チャプターはともかくエンドロールは一度観ていたとしても飛ばせないのがことほど辛い。映画的なのはゲーム内容ばかりではなく、エンドロールも映画並みに長く、5分以上ある。それが一切スキップすることが出来ない。セーブデータが3つまで、またセーブデータを自由に使えず、チャプターも選択中のセーブデータのみに限られる等々とにかく制約が多く、トロフィー100パーセントを目指すといった繰り返しプレイには非常に辛い仕様。
こういった点だけは日本のゲーム、殊にこの種のミステリー、サスペンスジャンルのADVに一日以上の長がある。もちろん制作側の意図として、技術的な問題ではなくそういったゲーム的なプレイを拒絶しているのかもしれないが。
以下盛大にネタばれ
重厚な交響楽団の音楽で騙されそうになるが、シナリオや細かい点に不満が多い。
爆発から逃れるために冷蔵庫の中に隠れるという描写があるが、冷蔵庫は構造上内側からは開けられないんじゃないのかという疑問がまず浮かぶ。またショーンの監禁場所をつかんだマディソンが他の人に電話で知らせるというシーンがあるが、イーサンはともかく何故一面識も無い(少なくとも一切描かれていない)ジェイデンの電話番号を知っているということになっている。いくらジャーナリストだといってもありえない嘘だ。
最も強く不満を抱く、酷い場面は時計屋の主人、マンフレッドが口封じに殺害される場面。探偵のスコットが同行者のローレンと共に訪ねて行った際に、マンフレッドが探し物をするために隣の部屋に行ったが一向に戻ってこない。痺れを切らしてスコットが部屋に向かうと、部屋でマンフレッドが撲殺されている。それはユーザー視点、スコットの視線でそのように描かれるので、プレイヤーはそのシーンに異論を挟めない。
ところが犯人はスコットだったと後半明らかにされる。スコットが実は折り紙殺人鬼で、マンフレッドが持つ手がかりを隠滅するために彼を殺したという。マンフレッドを呼びに行く振りをして、スコットはマンフレッドを殺害、外部からの進入を工作したことが示される。だが前段のシーンではローレンがよそ見をしている描写が申し訳なさそうにあるだけで、ユーザーが目に出来るのはスコットは単純に現場に行き、死体を発見した場面だけだった。
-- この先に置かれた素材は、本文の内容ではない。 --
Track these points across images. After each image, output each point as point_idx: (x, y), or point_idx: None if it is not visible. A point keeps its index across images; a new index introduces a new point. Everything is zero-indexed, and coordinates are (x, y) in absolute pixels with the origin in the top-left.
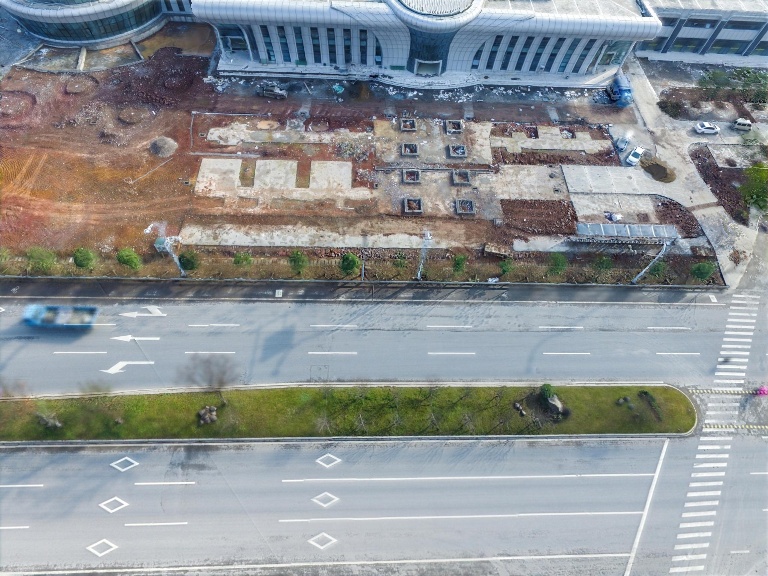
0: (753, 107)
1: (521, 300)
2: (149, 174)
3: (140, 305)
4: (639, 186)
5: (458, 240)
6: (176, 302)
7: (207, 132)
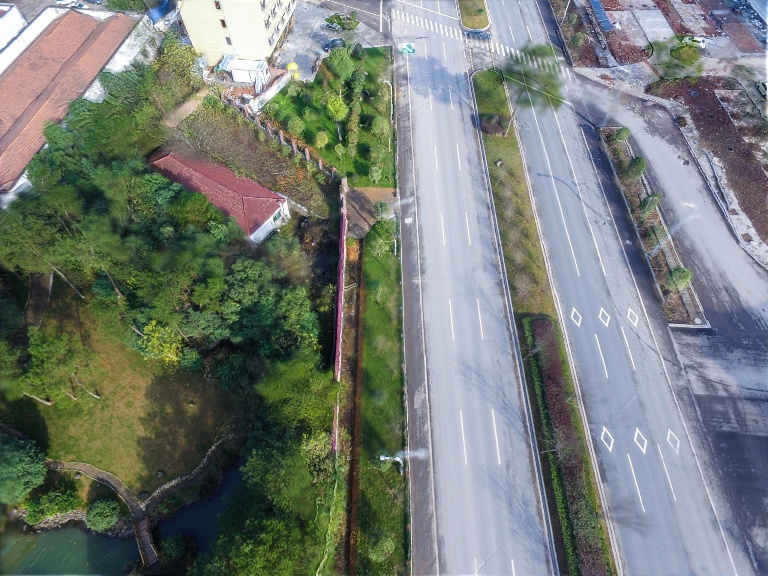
0: None
1: None
2: None
3: None
4: (658, 41)
5: None
6: None
7: None
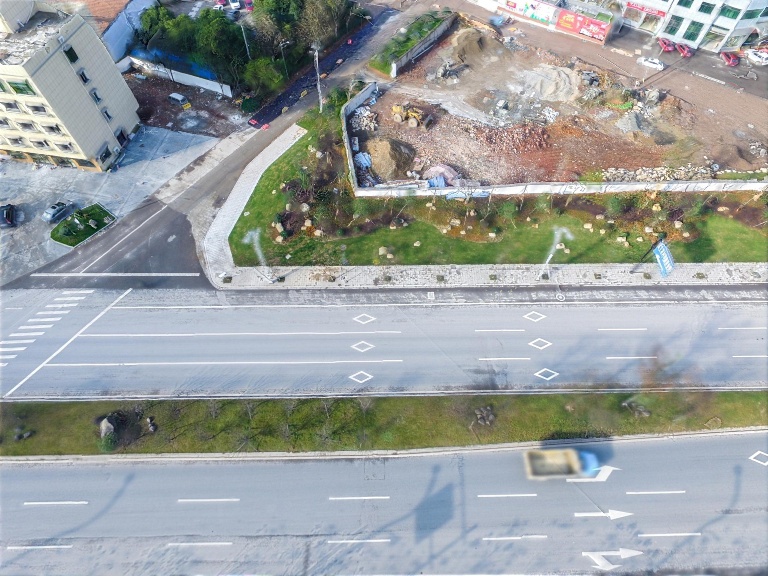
0: None
1: None
2: None
3: (624, 570)
4: None
5: None
6: None
7: None
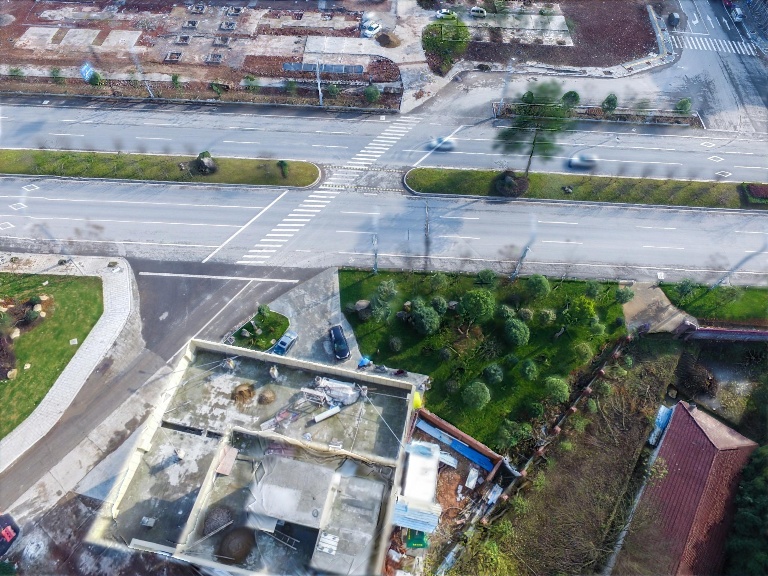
0: (502, 4)
1: (226, 112)
2: None
3: None
4: (364, 49)
5: (198, 78)
6: None
7: (42, 12)
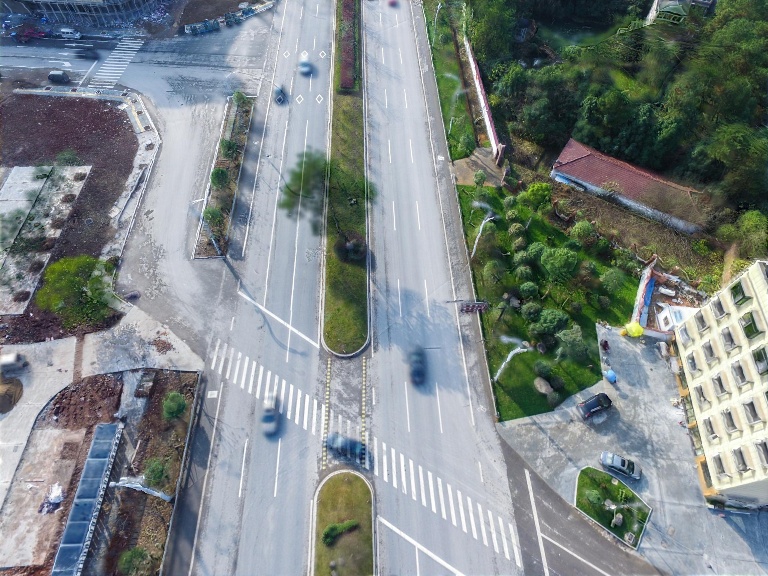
0: None
1: None
2: None
3: None
4: (12, 440)
5: None
6: None
7: None
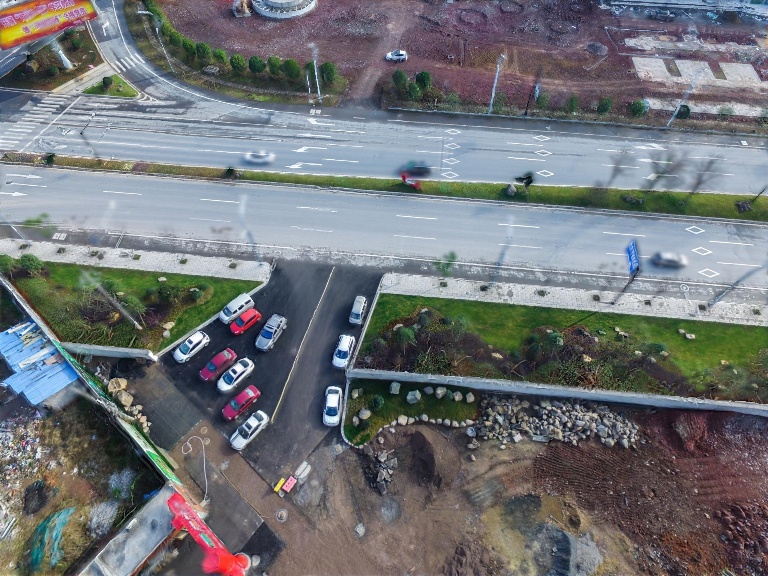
0: None
1: None
2: (597, 65)
3: (644, 143)
4: None
5: None
6: (669, 143)
7: (623, 41)
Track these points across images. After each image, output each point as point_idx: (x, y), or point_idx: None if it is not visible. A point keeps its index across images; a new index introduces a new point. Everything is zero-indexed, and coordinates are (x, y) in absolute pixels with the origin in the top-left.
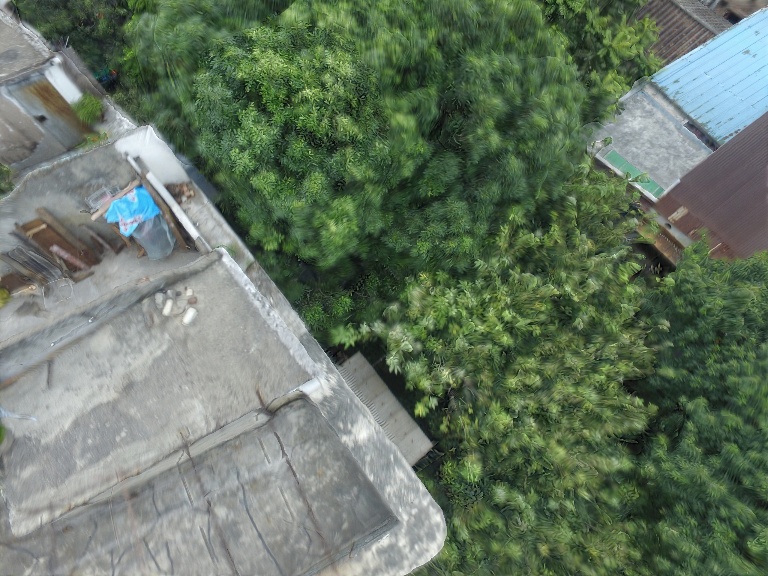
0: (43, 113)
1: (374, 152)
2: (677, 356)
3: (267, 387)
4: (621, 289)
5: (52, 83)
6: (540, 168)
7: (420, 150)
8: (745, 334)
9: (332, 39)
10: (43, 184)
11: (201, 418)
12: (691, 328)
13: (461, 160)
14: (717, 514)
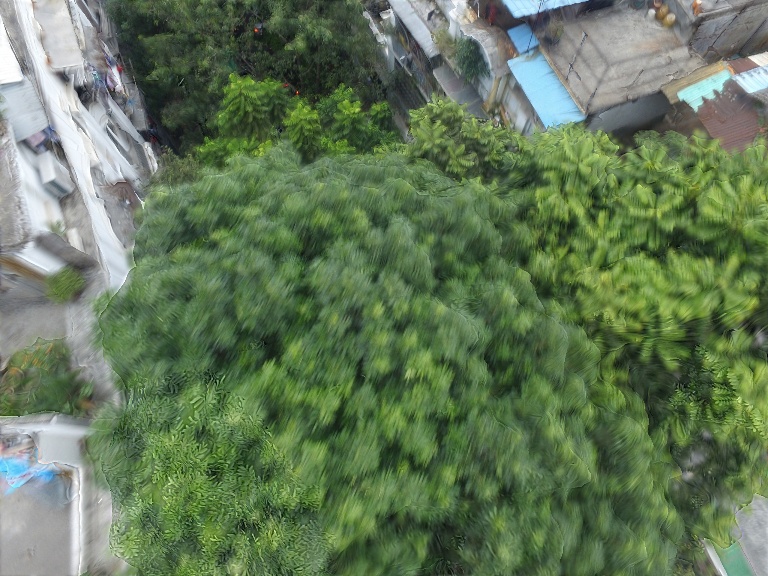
0: (16, 273)
1: None
2: None
3: None
4: None
5: (25, 258)
6: None
7: None
8: None
9: (286, 478)
10: None
11: None
12: None
13: None
14: None
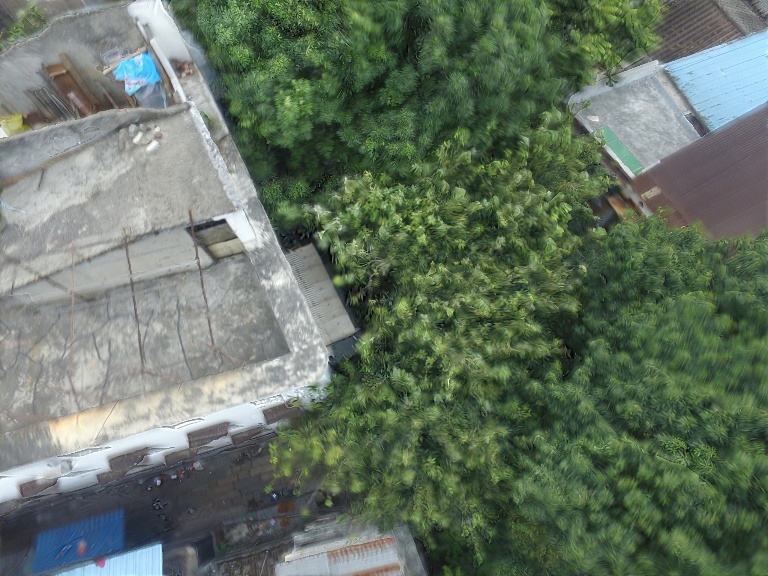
0: None
1: (333, 45)
2: (605, 311)
3: (198, 209)
4: (552, 227)
5: None
6: (488, 94)
7: (382, 58)
8: (665, 294)
9: None
10: (66, 31)
11: (142, 222)
12: (618, 282)
13: (418, 74)
14: (588, 434)
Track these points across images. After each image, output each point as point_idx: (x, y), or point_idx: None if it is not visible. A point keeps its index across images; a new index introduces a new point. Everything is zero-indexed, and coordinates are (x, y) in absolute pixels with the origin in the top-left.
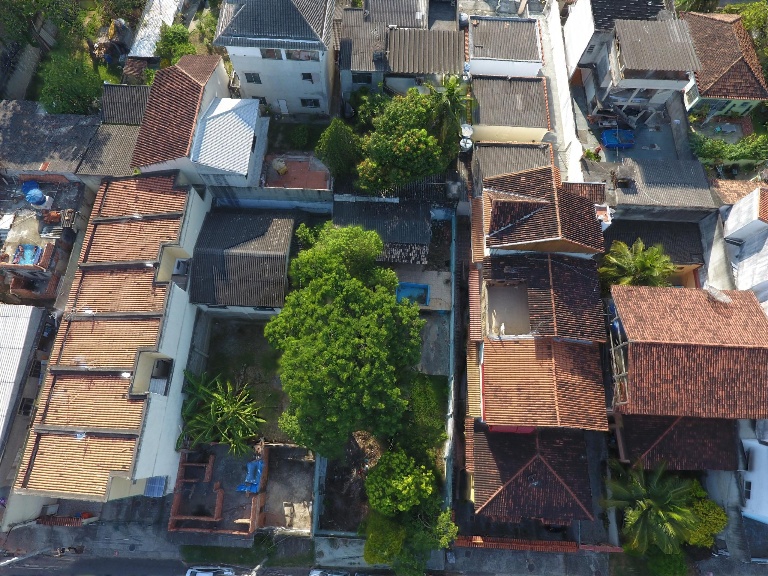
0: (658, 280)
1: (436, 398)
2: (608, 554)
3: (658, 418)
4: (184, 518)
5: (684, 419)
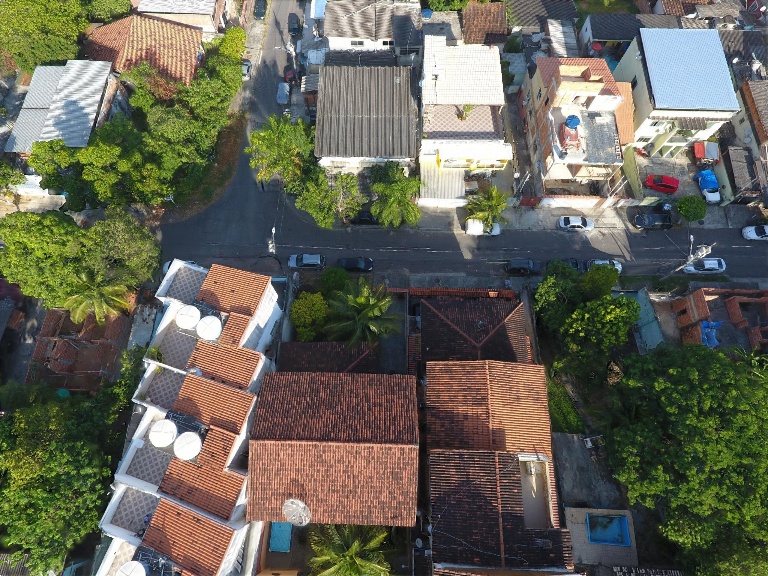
0: (334, 544)
1: (551, 409)
2: None
3: None
4: (763, 298)
5: None
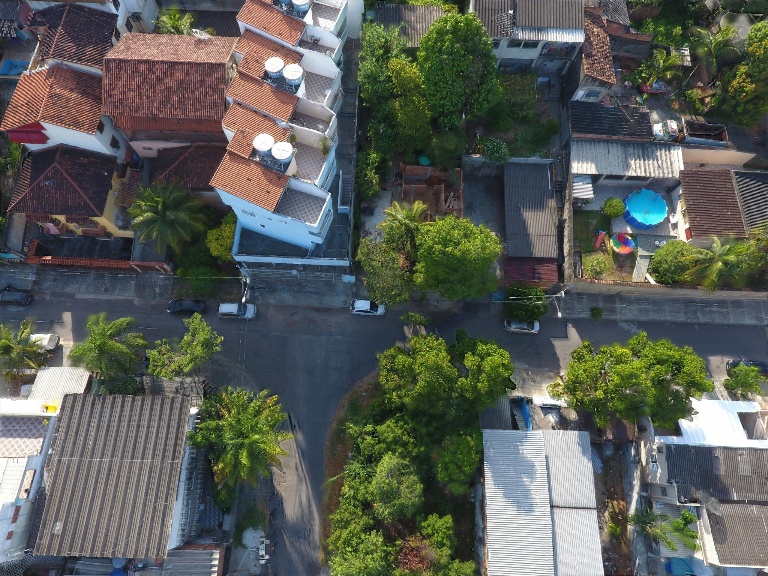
0: None
1: None
2: (172, 280)
3: (180, 149)
4: None
5: (197, 148)
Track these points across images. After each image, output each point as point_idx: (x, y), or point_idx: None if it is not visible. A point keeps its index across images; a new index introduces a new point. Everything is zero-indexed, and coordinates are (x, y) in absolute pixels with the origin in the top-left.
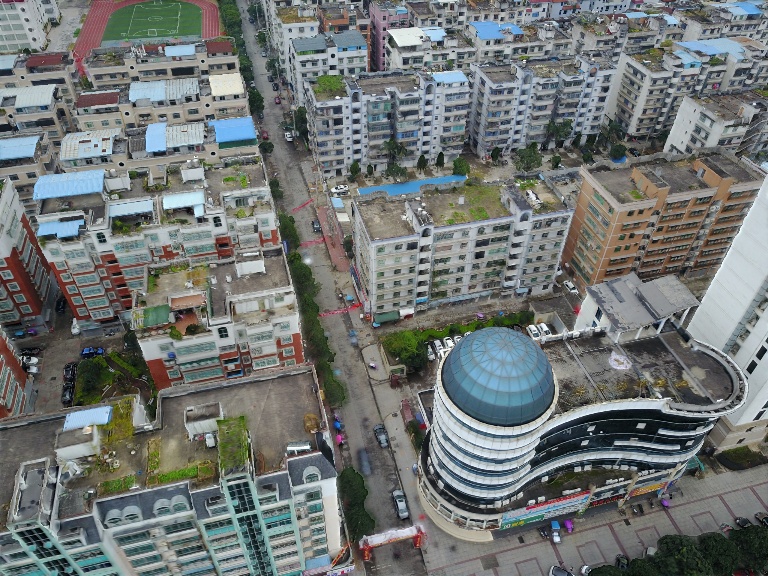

これはプレイヤーに見せた事件のシーンがフェイクだったということ。フェイクを見せておいて、「実は犯人はスコットでしたよ」というのはさすがにあんまりだという気がする。こういうことは他にもあって、例えば犯人が身に着けていたという金時計。クラブでの犯行では金時計を付けていた、金時計を持っている人物が折り紙殺人鬼だということになるのだが、スコットが劇中他のシーンでは金時計を身に付けている描写がなされていない。
加えて言うと、しがない私立探偵でしかないスコットに何故港湾倉庫や試練用の車を所有し、アパートや豪華な部屋などを借りられる資金があったのか。それがまた不明だ。悪徳警官だったから裕福だったのか。また父親たちに試練を与えるカーナビのシステムなどかなり専門的な知識を要するガジェットを使っている点など、そういった技術にまで精通していたのかなどなど犯人の細かな点に想像が及ぶと、途端に本が弱く思えてくる。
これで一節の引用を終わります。